The ATO will look into artificial sales where there are sales to related parties that have been executed simply to generate a capital loss that is to be used to offset a capital gain unless there is a commercial reason for the transaction. Similarly, if you were to sell a parcel of shares on market to realise a capital loss and then re-acquired those shares a couple of days later then the ATO would call this a “wash sale” and could ignore the transaction for tax purposes.
In respect to other deductions that could be made prior to 30 June so that you could claim a tax deduction in the current financial year they may include:
- Donations to deductible gift recipients. When making a donation ensure that the donation is made in the name of the person that will maximise the deduction as opposed to making the donation in joint names. If made in joint names then the donation must be split between the parties. It is also important that the donation is actually a donation or gift and not a payment for goods or services. For example, if you were to attend a dinner/ball hosted by a charity then the cost of the dinner is not deductible. The same applies where you buy pens, raffle tickets or Christmas cards from a charity.

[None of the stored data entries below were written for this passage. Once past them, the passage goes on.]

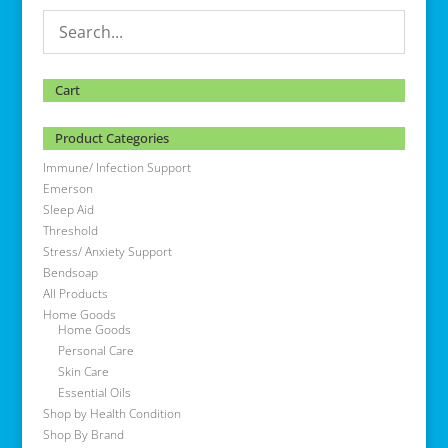
Cart
Product Categories
Immune/ Infection Support
Emerson
Sleep Aid
Threshold
Stress/ Anxiety Support
Bendsoap
All Products
Home Goods
Home Goods
Personal Care
Skin Care
Essential Oils
Shop by Health Condition
Shop By Brand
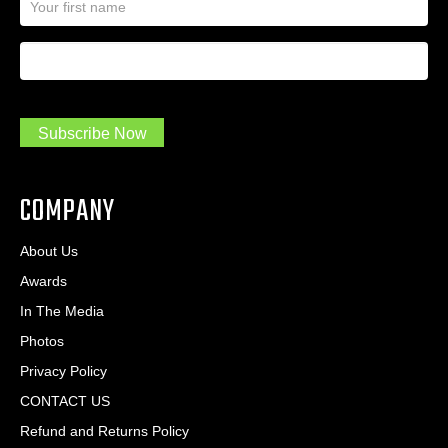
a
l
m
A
First Name
I
e
d
a
*
d
m
r
a
e
.
s
Subscribe Now
.
s
.
*
*
COMPANY
About Us
Awards
In The Media
Photos
Privacy Policy
CONTACT US
Refund and Returns Policy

- Work Related Motor Vehicle Expenses:
If claiming motor vehicle expenses you have two methods to choose from. The first is the set rate per kilometre method. This allow you to claim up to 5,000 business or work related kilometres without the need to keep receipts or records to substantiate the expense. The only substantiation requirement is that you are able to demonstrate that you would have genuinely travelled the number of kilometres being claimed. The set rate per kilometre method allows you to claim at the rate of $0.66 per kilometre.
The second option is the use of the log book method. This requires you to maintain a log book of business or work related travel for a period of 12 consecutive weeks and the 12 weeks chosen must be representative of your normal work or business travel. You must also keep a record of your opening and closing odometer readings each financial year. Once you have established the deductible percentage you then apply this to the car expenses incurred by you (and not reimbursed) during a financial year. If using the log book method you must be able to substantiate all expenses with receipts. The only exception is petrol where the ATO will allow you to estimate the cost of petrol for the year based on number of kilometres travelled.

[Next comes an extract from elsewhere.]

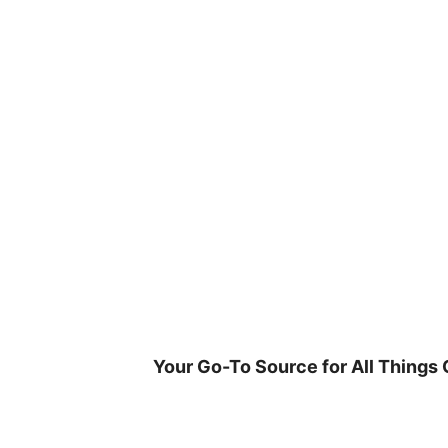
Skip
to
content
Your Go-To Source for All Things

- Other Work Related Expenses:
There are many potential expenses that can be claimed and many of these will be occupation specific. Many common work related claims include computer consumables (such as ink and memory sticks), stationery, telephone (as a percentage of the total cost), internet, seminars, reference material, professional subscriptions and memberships and union fees. If claiming more than $300 then you are required to be able to substantiate all expenses claimed.
- Investment Related Deductions:
As a consequence of announcements made in the 2017 May Federal Budget that took effect on 1 July 2017 investment property owners can no longer claim:
Travel expenses related to inspecting, maintaining or collecting rent for a residential investment property
For any investment property acquired after 9 May 2017 you cannot claim depreciation on plant and equipment unless you actually incurred the expense. For example, if you acquired a rental property after 9 May 2017 and it came with an existing hot water service, air conditioning unit, central deducted heating etc then you cannot claim a tax deduction for the depreciation of those items. However, if you had to replace the dishwasher, hot water service or other item then you can claim the depreciation on those items you replaced because you incurred the cost.